- **Required action**
The data is to be reproduced in full and without error.

**** Recorded data ****

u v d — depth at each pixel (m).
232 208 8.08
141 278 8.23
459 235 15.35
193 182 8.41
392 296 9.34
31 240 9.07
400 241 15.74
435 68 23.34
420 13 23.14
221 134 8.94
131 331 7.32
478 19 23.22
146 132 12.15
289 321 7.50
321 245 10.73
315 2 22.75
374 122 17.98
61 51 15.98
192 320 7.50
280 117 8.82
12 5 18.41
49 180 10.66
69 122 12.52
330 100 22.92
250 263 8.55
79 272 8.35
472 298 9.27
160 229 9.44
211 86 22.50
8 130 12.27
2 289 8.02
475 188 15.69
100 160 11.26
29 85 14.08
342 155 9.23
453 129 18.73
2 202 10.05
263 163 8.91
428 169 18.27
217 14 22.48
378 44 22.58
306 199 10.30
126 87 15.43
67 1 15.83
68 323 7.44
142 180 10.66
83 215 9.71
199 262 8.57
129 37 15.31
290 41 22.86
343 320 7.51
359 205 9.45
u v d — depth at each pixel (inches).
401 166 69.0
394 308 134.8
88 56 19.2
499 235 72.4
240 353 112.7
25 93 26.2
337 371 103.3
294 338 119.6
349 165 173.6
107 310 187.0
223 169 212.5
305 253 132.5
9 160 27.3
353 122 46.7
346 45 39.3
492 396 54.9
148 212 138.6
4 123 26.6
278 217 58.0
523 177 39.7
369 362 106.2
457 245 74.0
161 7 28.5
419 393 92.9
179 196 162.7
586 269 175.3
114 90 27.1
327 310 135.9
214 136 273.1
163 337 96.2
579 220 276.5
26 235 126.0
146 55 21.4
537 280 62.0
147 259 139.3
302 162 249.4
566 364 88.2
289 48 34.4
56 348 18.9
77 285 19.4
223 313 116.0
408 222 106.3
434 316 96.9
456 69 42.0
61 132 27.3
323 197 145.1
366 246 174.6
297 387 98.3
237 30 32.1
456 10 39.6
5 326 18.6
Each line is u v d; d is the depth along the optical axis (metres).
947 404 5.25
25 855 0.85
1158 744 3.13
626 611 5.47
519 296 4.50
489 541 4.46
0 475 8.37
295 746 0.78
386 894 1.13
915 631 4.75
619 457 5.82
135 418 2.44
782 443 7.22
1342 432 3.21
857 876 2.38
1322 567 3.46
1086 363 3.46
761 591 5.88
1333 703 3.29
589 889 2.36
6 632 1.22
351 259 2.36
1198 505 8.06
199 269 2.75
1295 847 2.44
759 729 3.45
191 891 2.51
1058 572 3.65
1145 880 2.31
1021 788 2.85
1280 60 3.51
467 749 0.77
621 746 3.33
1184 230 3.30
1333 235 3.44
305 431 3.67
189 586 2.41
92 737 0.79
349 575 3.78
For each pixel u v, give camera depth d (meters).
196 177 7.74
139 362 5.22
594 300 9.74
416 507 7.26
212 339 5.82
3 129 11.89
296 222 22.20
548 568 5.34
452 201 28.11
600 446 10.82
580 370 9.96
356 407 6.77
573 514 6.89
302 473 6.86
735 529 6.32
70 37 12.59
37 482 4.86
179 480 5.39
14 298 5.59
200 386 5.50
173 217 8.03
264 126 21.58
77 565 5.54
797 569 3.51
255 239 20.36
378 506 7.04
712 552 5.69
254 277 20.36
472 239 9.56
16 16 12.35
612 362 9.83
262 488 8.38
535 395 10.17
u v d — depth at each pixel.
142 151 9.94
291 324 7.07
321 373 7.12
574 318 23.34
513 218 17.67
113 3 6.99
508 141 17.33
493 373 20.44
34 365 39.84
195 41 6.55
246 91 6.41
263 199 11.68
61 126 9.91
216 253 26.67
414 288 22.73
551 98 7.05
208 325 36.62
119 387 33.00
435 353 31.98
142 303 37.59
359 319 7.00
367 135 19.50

****

- **Solution to this task**
u v d — depth at each pixel (m).
232 208 8.08
141 278 8.23
459 235 15.35
193 182 8.41
392 296 9.34
31 240 9.07
400 241 15.74
435 68 23.34
420 13 23.14
221 134 8.94
131 331 7.32
478 19 23.22
146 132 12.15
289 321 7.50
321 245 10.73
315 2 22.75
374 122 17.98
61 51 15.98
192 320 7.50
280 117 8.82
12 5 18.41
49 180 10.66
69 122 12.52
330 100 22.92
250 263 8.55
79 272 8.35
472 298 9.27
160 229 9.44
211 86 22.50
8 130 12.27
2 289 8.02
475 188 15.69
100 160 11.26
29 85 14.08
342 155 9.23
453 129 18.73
2 202 10.05
263 163 8.91
428 169 18.27
217 14 22.48
378 44 22.58
306 199 10.30
126 87 15.43
67 1 15.83
68 323 7.44
142 180 10.66
83 215 9.71
199 262 8.57
129 37 15.31
290 41 22.86
343 320 7.51
359 205 9.45
u v d — depth at each pixel (inches).
401 166 69.0
394 308 134.8
88 56 19.2
499 235 72.4
240 353 112.7
25 93 26.2
337 371 103.3
294 338 119.6
349 165 173.6
107 310 187.0
223 169 212.5
305 253 132.5
9 160 27.3
353 122 46.7
346 45 39.3
492 396 54.9
148 212 138.6
4 123 26.6
278 217 58.0
523 177 39.7
369 362 106.2
457 245 74.0
161 7 28.5
419 393 92.9
179 196 162.7
586 269 175.3
114 90 27.1
327 310 135.9
214 136 273.1
163 337 96.2
579 220 276.5
26 235 126.0
146 55 21.4
537 280 62.0
147 259 139.3
302 162 249.4
566 364 88.2
289 48 34.4
56 348 18.9
77 285 19.4
223 313 116.0
408 222 106.3
434 316 96.9
456 69 42.0
61 132 27.3
323 197 145.1
366 246 174.6
297 387 98.3
237 30 32.1
456 10 39.6
5 326 18.6
Each line is u v d; d is the depth along the optical axis (metres).
947 404 5.25
25 855 0.85
1158 744 3.13
626 611 5.47
519 296 4.50
489 541 4.46
0 475 8.37
295 746 0.78
386 894 1.13
915 631 4.75
619 457 5.82
135 418 2.44
782 443 7.22
1342 432 3.21
857 876 2.38
1322 567 3.46
1086 363 3.46
761 591 5.88
1333 703 3.29
589 889 2.36
6 632 1.22
351 259 2.36
1198 505 8.06
199 269 2.75
1295 847 2.44
759 729 3.45
191 891 2.51
1058 572 3.65
1145 880 2.31
1021 788 2.85
1280 60 3.51
467 749 0.77
621 746 3.33
1184 230 3.30
1333 235 3.44
305 431 3.67
189 586 2.41
92 737 0.79
349 575 3.78
For each pixel u v, give camera depth d (meters).
196 177 7.74
139 362 5.22
594 300 9.74
416 507 7.26
212 339 5.82
3 129 11.89
296 222 22.20
548 568 5.34
452 201 28.11
600 446 10.82
580 370 9.96
356 407 6.77
573 514 6.89
302 473 6.86
735 529 6.32
70 37 12.59
37 482 4.86
179 480 5.39
14 298 5.59
200 386 5.50
173 217 8.03
264 126 21.58
77 565 5.54
797 569 3.51
255 239 20.36
378 506 7.04
712 552 5.69
254 277 20.36
472 239 9.56
16 16 12.35
612 362 9.83
262 488 8.38
535 395 10.17
u v d — depth at each pixel.
142 151 9.94
291 324 7.07
321 373 7.12
574 318 23.34
513 218 17.67
113 3 6.99
508 141 17.33
493 373 20.44
34 365 39.84
195 41 6.55
246 91 6.41
263 199 11.68
61 126 9.91
216 253 26.67
414 288 22.73
551 98 7.05
208 325 36.62
119 387 33.00
435 353 31.98
142 303 37.59
359 319 7.00
367 135 19.50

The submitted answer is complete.